JOB ITEM:
Make an exact copy of the records, leaving out the images.

SOURCE DATA:

====

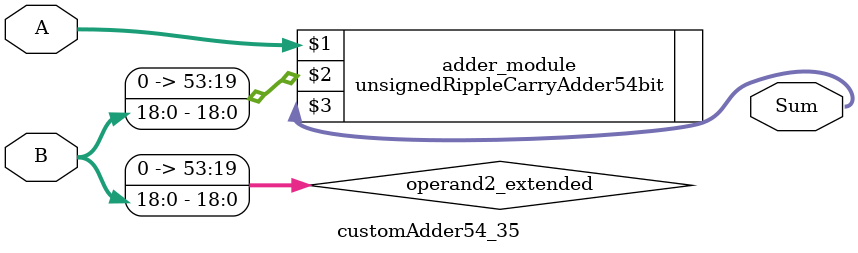
<source format=v>
module customAdder54_35(
                        input [53 : 0] A,
                        input [18 : 0] B,
                        
                        output [54 : 0] Sum
                );

        wire [53 : 0] operand2_extended;
        
        assign operand2_extended =  {35'b0, B};
        
        unsignedRippleCarryAdder54bit adder_module(
            A,
            operand2_extended,
            Sum
        );
        
        endmodule
        
</source>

====

ANSWER SPACE:
<source format=v>
module customAdder54_35(
                        input [53 : 0] A,
                        input [18 : 0] B,
                        
                        output [54 : 0] Sum
                );

        wire [53 : 0] operand2_extended;
        
        assign operand2_extended =  {35'b0, B};
        
        unsignedRippleCarryAdder54bit adder_module(
            A,
            operand2_extended,
            Sum
        );
        
        endmodule
        
</source>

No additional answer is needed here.